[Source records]
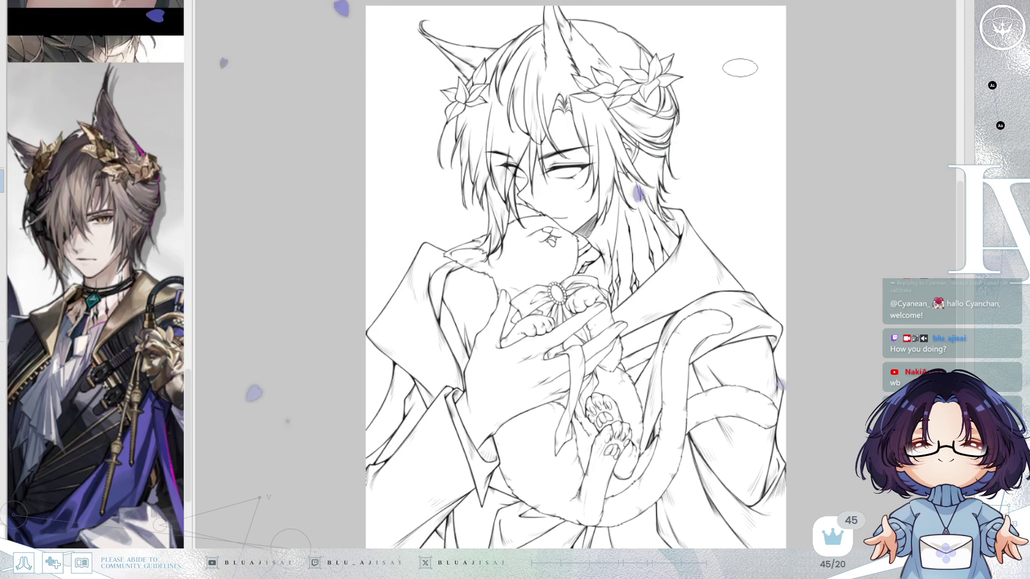
Ink the man's hair, flower crown, hands, robe and cat, then pan down to the cat's paws.
{"action": "scroll", "coordinate": [774, 439], "scroll_direction": "up", "scroll_amount": 3}
{"action": "mouse_move", "coordinate": [772, 568]}
{"action": "left_mouse_down"}
{"action": "mouse_move", "coordinate": [774, 440]}
{"action": "mouse_move", "coordinate": [772, 452]}
{"action": "left_mouse_up"}
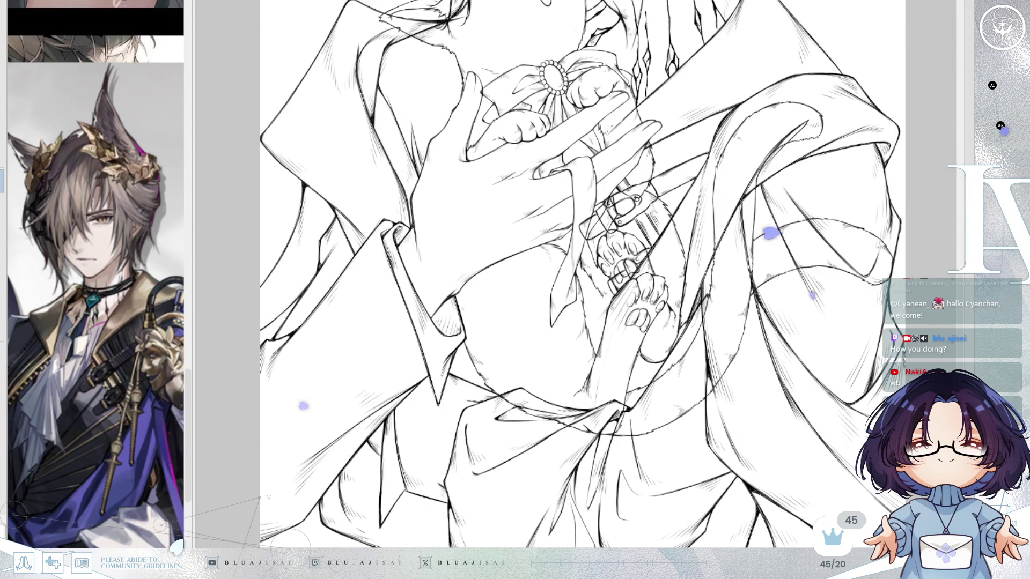
Compare with undo and redo, ending with the strap and buckle line art restored over the cat.
{"action": "key", "text": "ctrl+z"}
{"action": "key", "text": "ctrl+z"}
{"action": "key", "text": "ctrl+y"}
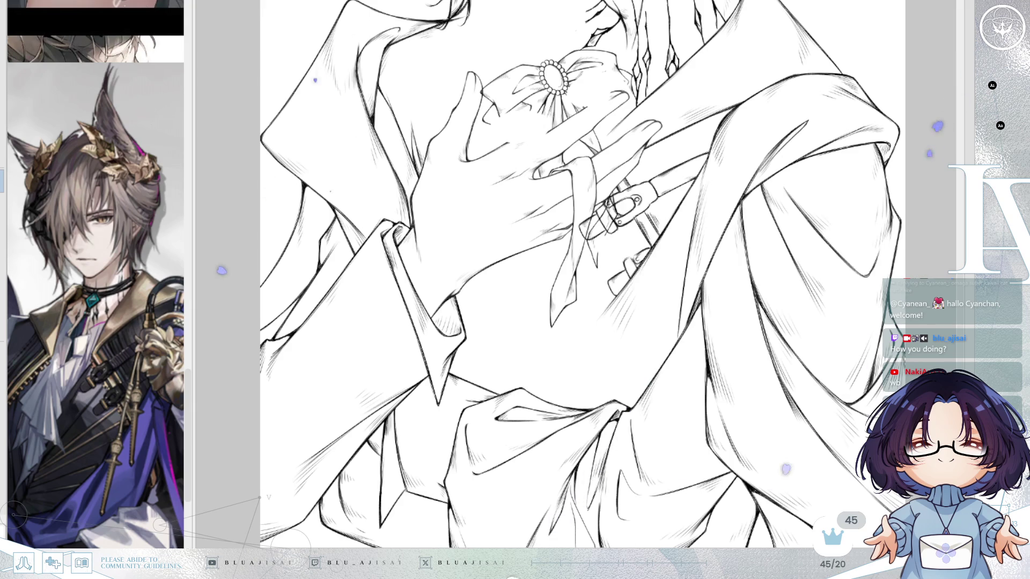
{"action": "scroll", "coordinate": [874, 115], "scroll_direction": "down", "scroll_amount": 2}
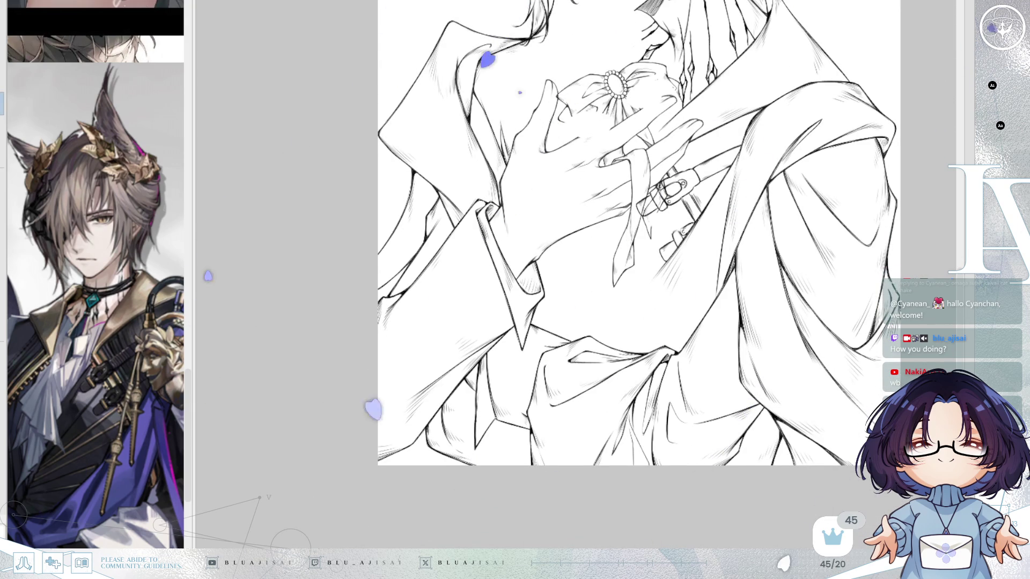
{"action": "key", "text": "ctrl+y"}
{"action": "key", "text": "ctrl+z"}
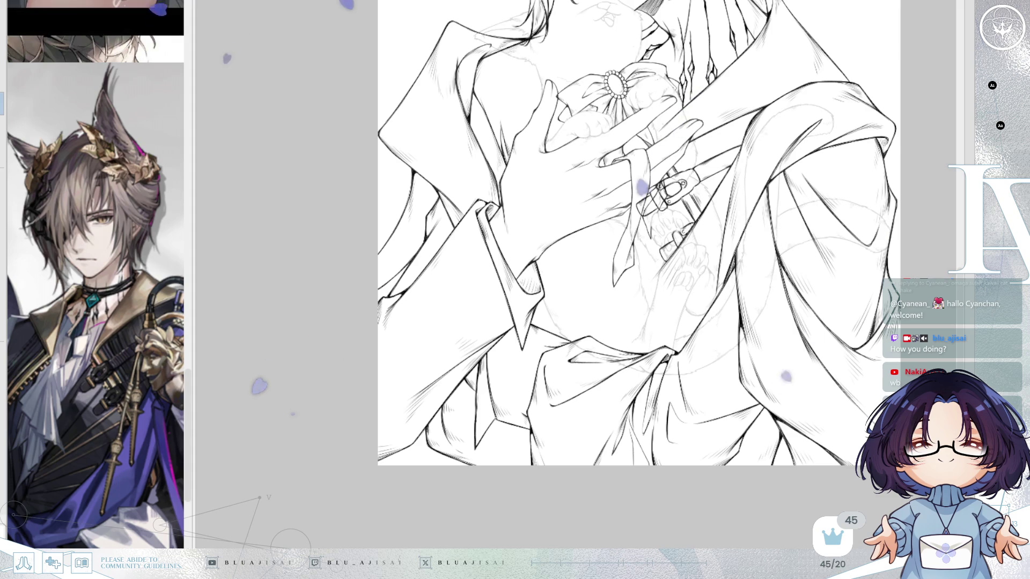
{"action": "key", "text": "ctrl+y"}
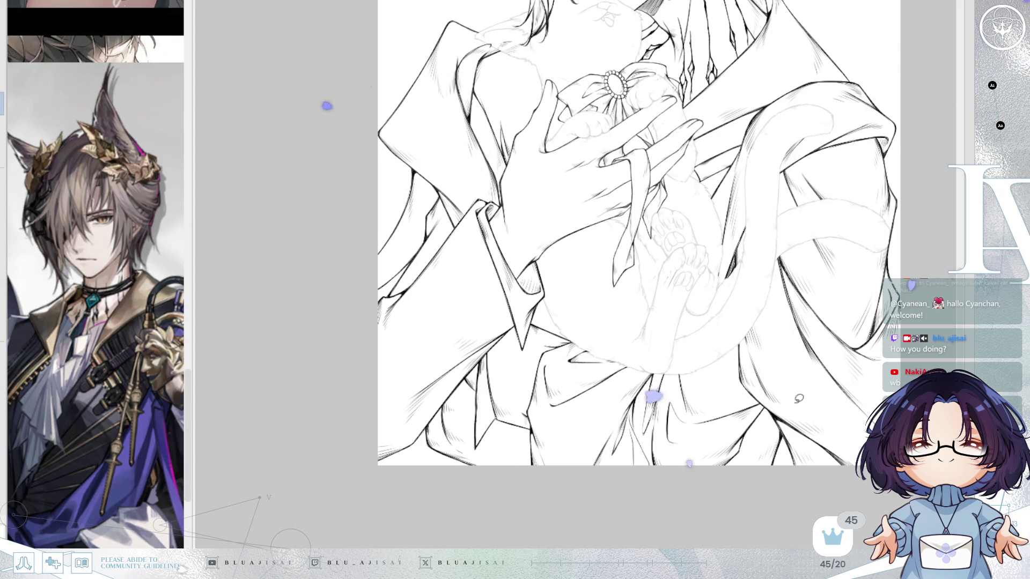
{"action": "scroll", "coordinate": [723, 407], "scroll_direction": "up", "scroll_amount": 2}
{"action": "key", "text": "ctrl+z"}
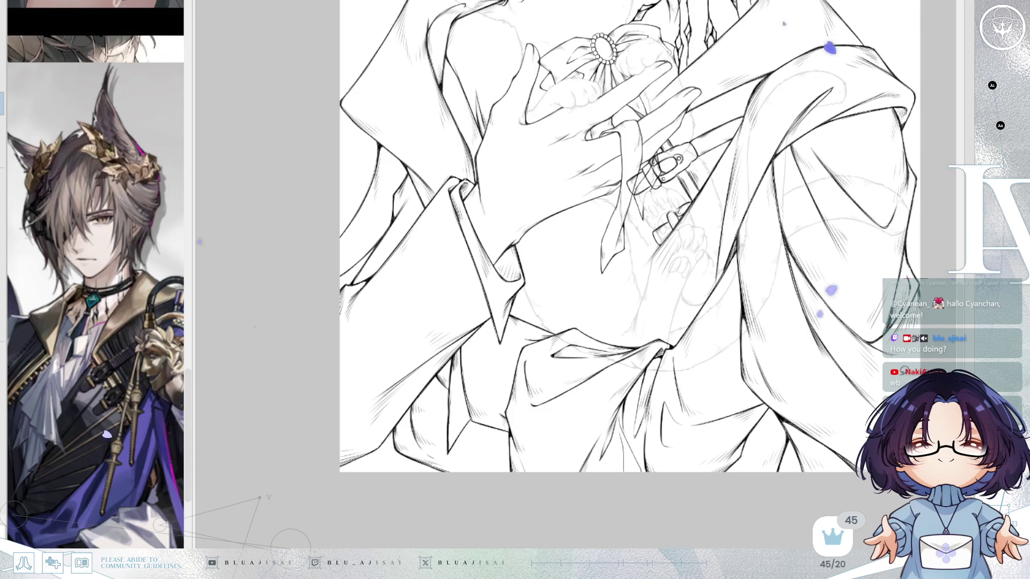
Zoom in and lasso-select the lower robe fold lines below the hands.
{"action": "scroll", "coordinate": [670, 305], "scroll_direction": "up", "scroll_amount": 3}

**Task directions**
Each record above needs to be copied exactly, with images left out.

**Output**
Ink the man's hair, flower crown, hands, robe and cat, then pan down to the cat's paws.
{"action": "scroll", "coordinate": [774, 439], "scroll_direction": "up", "scroll_amount": 3}
{"action": "mouse_move", "coordinate": [772, 568]}
{"action": "left_mouse_down"}
{"action": "mouse_move", "coordinate": [774, 440]}
{"action": "mouse_move", "coordinate": [772, 452]}
{"action": "left_mouse_up"}
Compare with undo and redo, ending with the strap and buckle line art restored over the cat.
{"action": "key", "text": "ctrl+z"}
{"action": "key", "text": "ctrl+z"}
{"action": "key", "text": "ctrl+y"}
{"action": "scroll", "coordinate": [874, 115], "scroll_direction": "down", "scroll_amount": 2}
{"action": "key", "text": "ctrl+y"}
{"action": "key", "text": "ctrl+z"}
{"action": "key", "text": "ctrl+y"}
{"action": "scroll", "coordinate": [723, 407], "scroll_direction": "up", "scroll_amount": 2}
{"action": "key", "text": "ctrl+z"}
Zoom in and lasso-select the lower robe fold lines below the hands.
{"action": "scroll", "coordinate": [670, 305], "scroll_direction": "up", "scroll_amount": 3}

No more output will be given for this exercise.